Segment Open
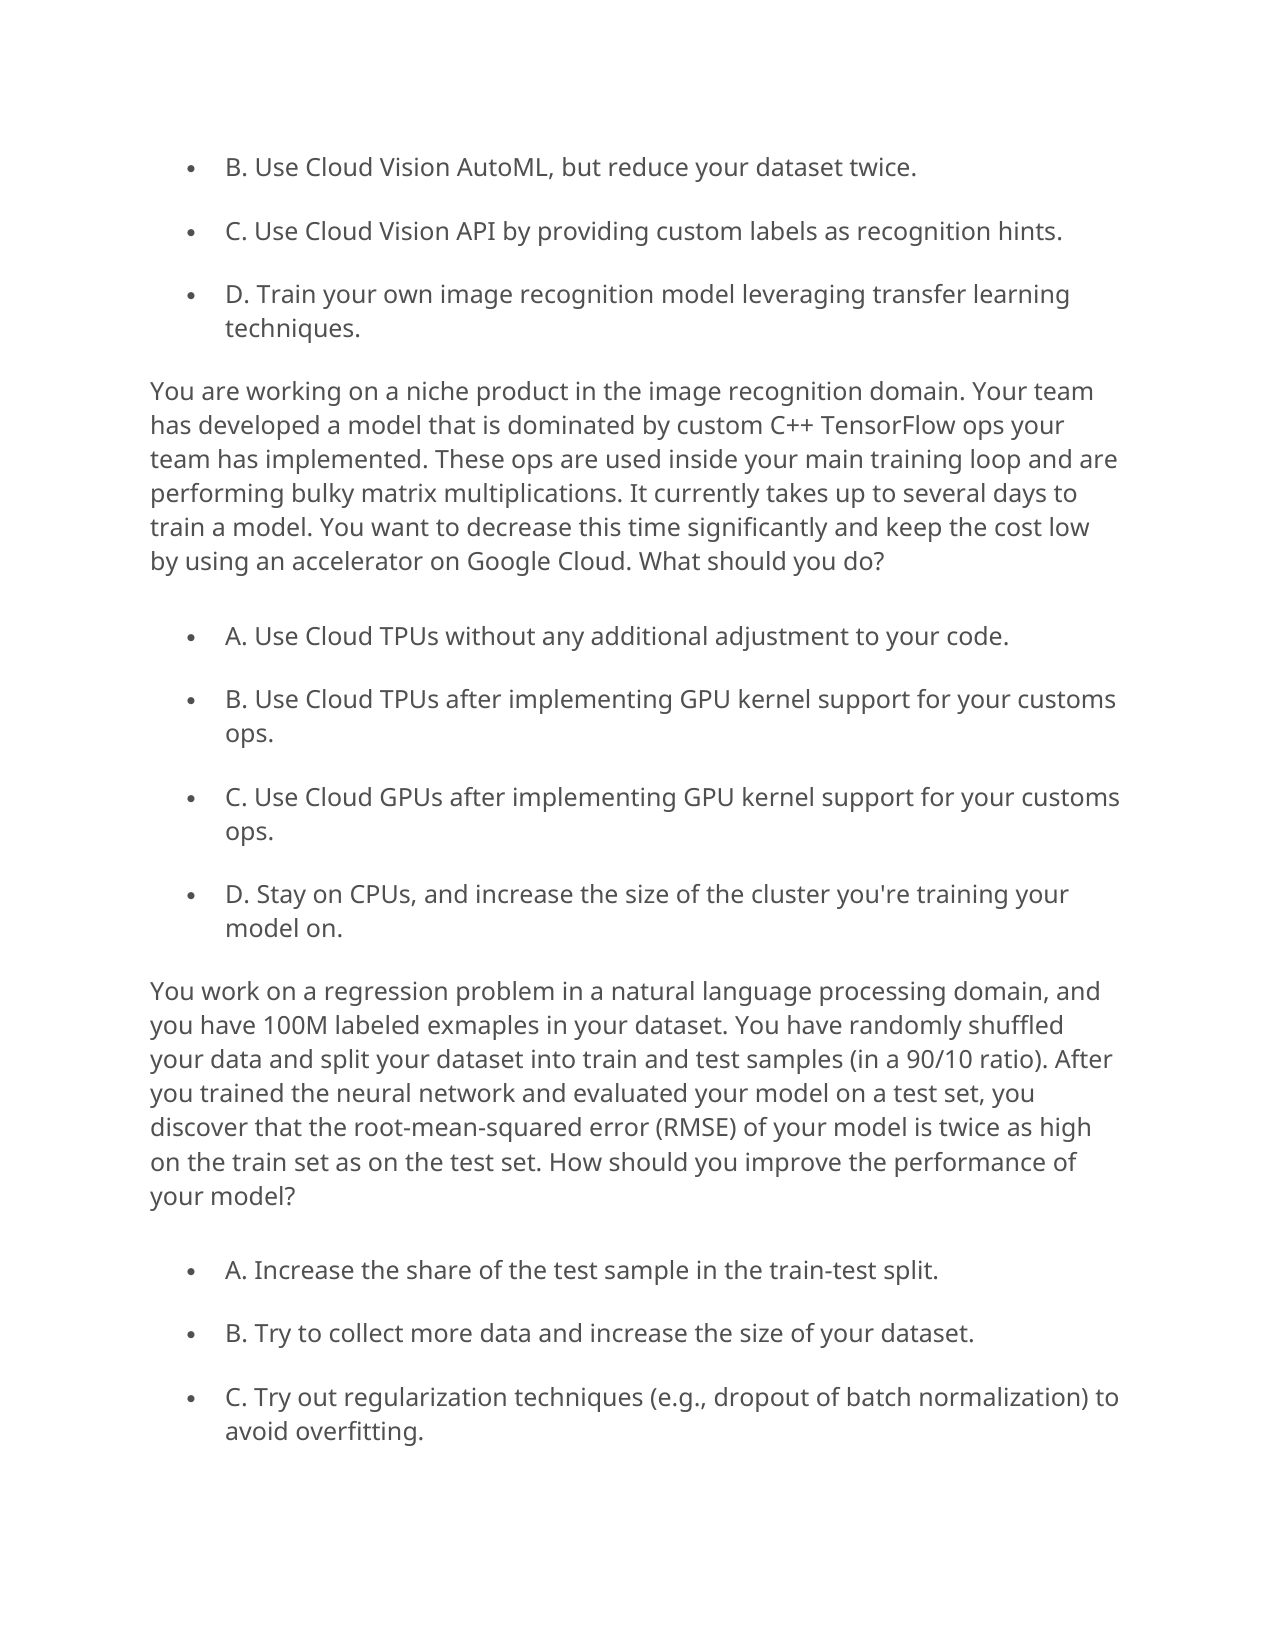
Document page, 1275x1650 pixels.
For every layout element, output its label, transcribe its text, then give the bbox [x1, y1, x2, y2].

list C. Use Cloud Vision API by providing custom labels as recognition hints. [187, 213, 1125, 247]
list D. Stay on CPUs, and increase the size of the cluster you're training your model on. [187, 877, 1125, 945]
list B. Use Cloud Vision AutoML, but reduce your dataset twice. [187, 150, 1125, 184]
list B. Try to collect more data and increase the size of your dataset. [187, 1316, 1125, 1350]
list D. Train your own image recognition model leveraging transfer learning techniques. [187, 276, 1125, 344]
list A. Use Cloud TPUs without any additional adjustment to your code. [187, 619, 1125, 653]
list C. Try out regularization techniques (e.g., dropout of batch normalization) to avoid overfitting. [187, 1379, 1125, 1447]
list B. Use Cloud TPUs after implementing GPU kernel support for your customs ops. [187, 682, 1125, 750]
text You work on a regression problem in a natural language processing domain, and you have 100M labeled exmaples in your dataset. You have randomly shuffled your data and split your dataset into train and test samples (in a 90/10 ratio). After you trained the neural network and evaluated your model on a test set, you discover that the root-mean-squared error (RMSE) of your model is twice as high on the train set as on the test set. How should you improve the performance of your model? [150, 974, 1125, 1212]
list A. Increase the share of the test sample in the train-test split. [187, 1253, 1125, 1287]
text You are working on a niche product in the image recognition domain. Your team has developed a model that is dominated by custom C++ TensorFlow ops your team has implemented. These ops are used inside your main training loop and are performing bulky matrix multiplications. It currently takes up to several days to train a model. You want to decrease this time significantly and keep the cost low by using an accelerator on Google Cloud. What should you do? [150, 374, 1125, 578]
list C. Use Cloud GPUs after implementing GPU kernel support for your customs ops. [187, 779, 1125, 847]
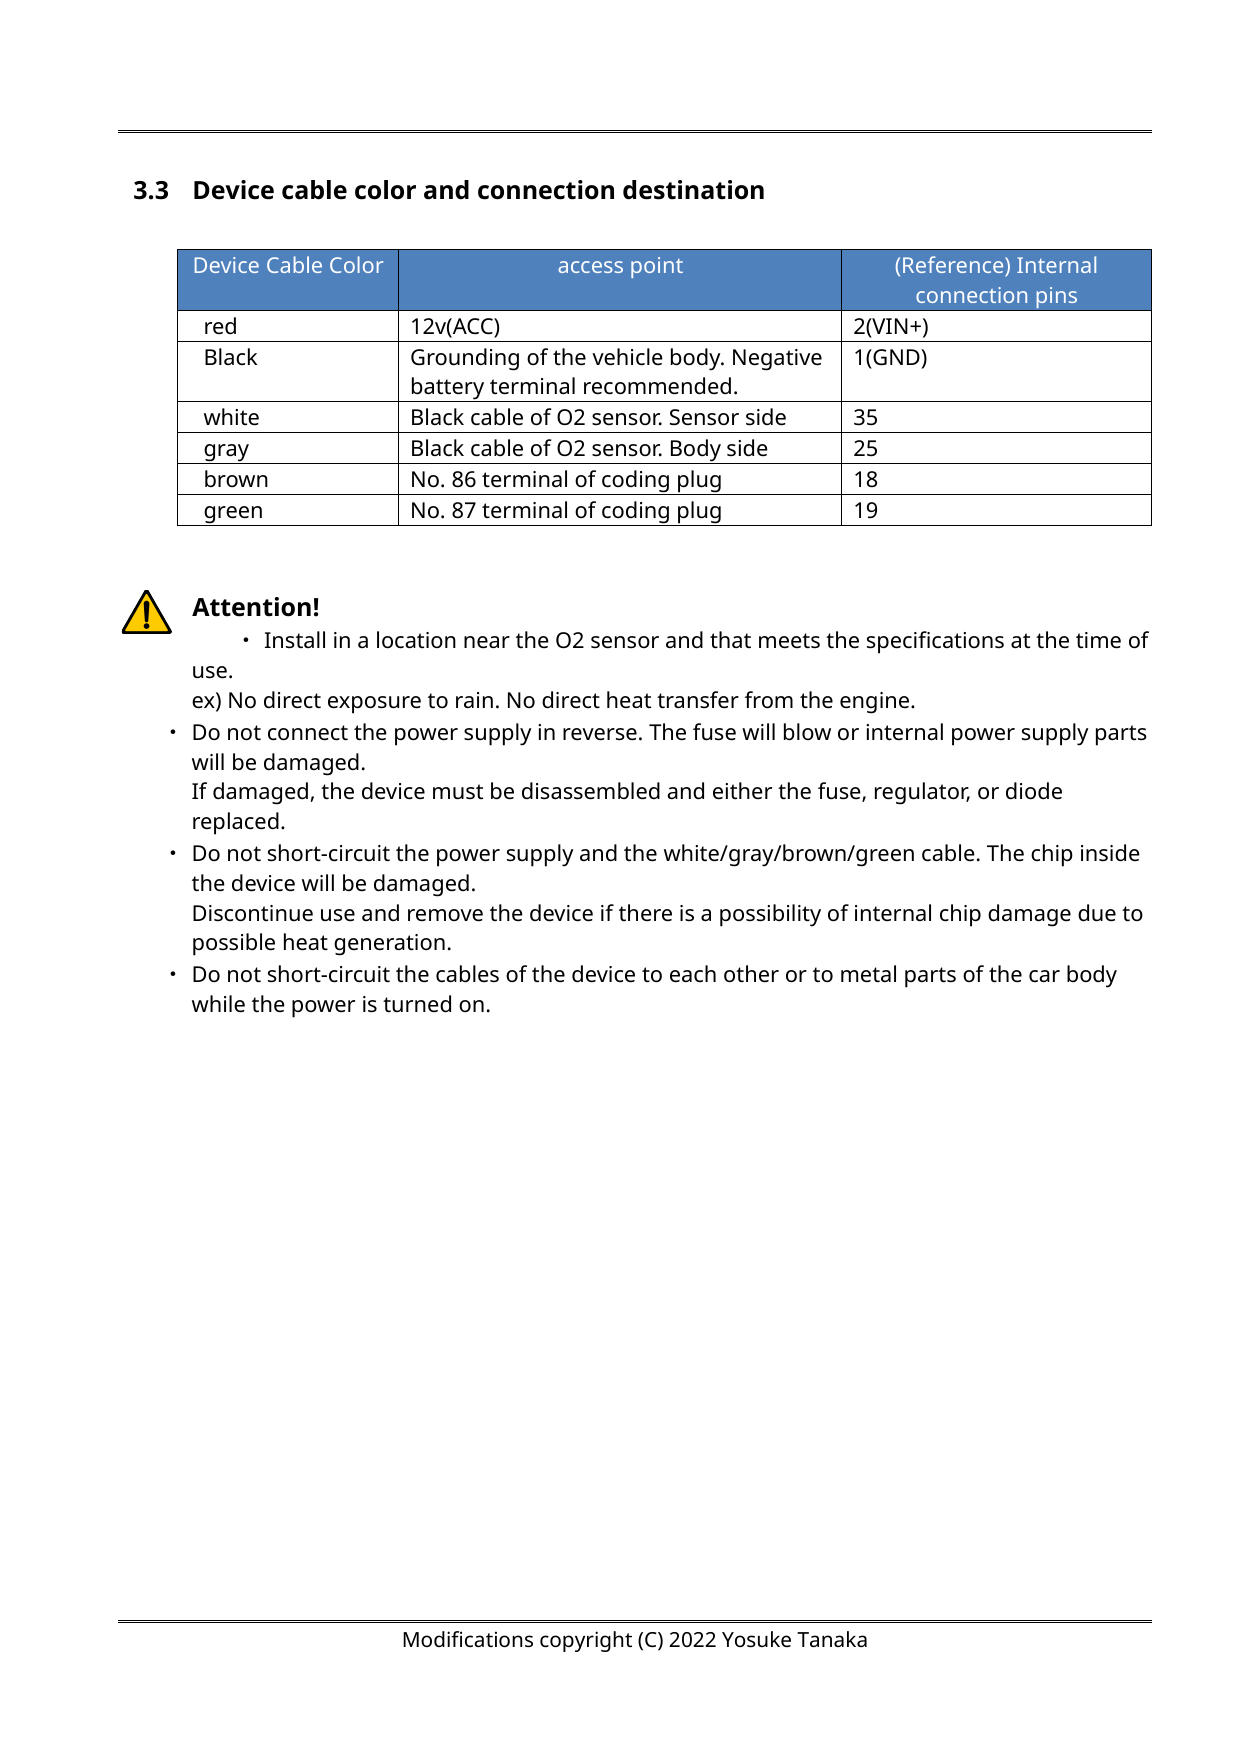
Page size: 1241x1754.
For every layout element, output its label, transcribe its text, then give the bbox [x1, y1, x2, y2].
Segment Closed
Segment Open
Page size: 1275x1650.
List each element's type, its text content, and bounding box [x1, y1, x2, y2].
Segment Closed
Segment Open
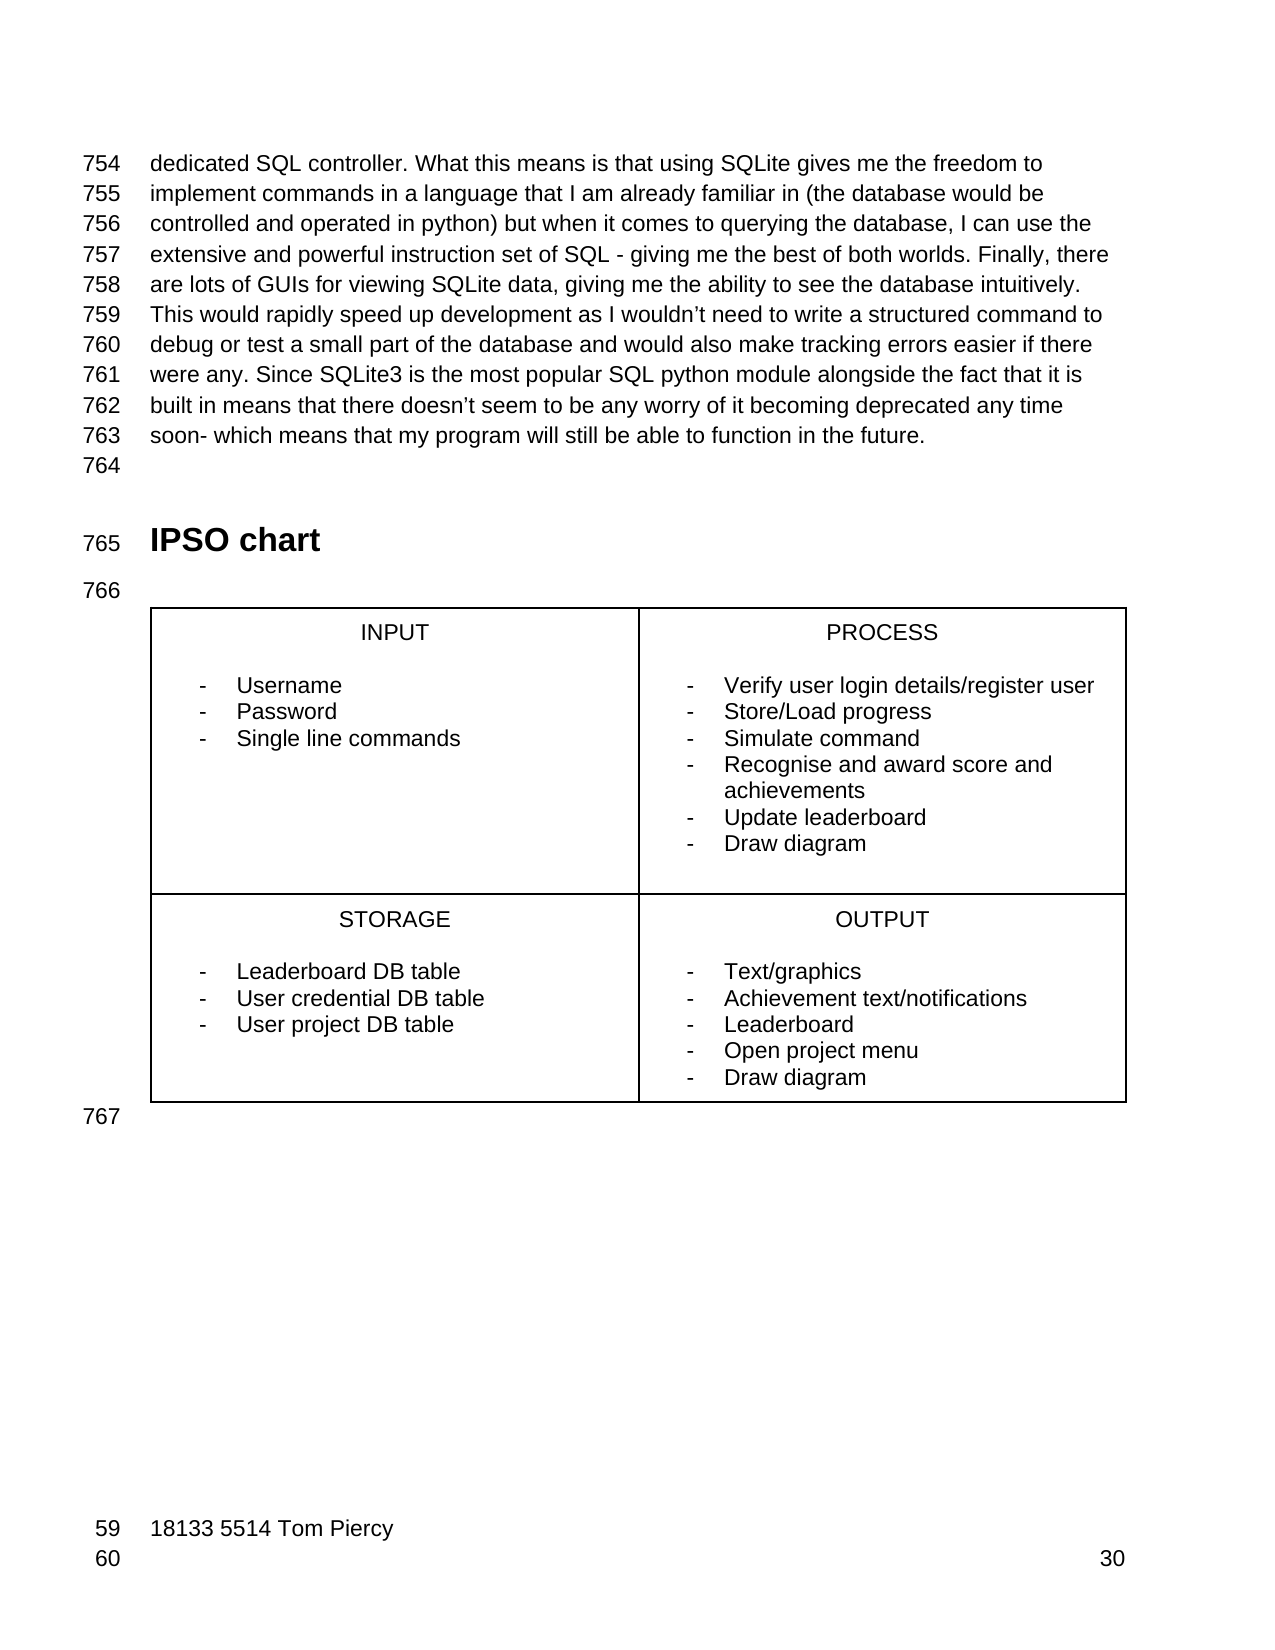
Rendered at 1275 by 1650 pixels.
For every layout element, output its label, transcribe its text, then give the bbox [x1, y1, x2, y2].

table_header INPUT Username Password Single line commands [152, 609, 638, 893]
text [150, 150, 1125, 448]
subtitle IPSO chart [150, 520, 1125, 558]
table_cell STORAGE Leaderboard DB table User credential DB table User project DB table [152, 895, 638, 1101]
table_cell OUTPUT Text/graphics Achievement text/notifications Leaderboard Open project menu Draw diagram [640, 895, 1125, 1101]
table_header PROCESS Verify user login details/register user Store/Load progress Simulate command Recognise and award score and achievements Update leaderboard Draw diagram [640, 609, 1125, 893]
Segment Closed
Aim of the exercise: The job is to copy each line from the material above that holds the word "pixels".

Exercise response:
Document page, 1275x1650 pixels.
Rendered at 1275 by 1650 pixels.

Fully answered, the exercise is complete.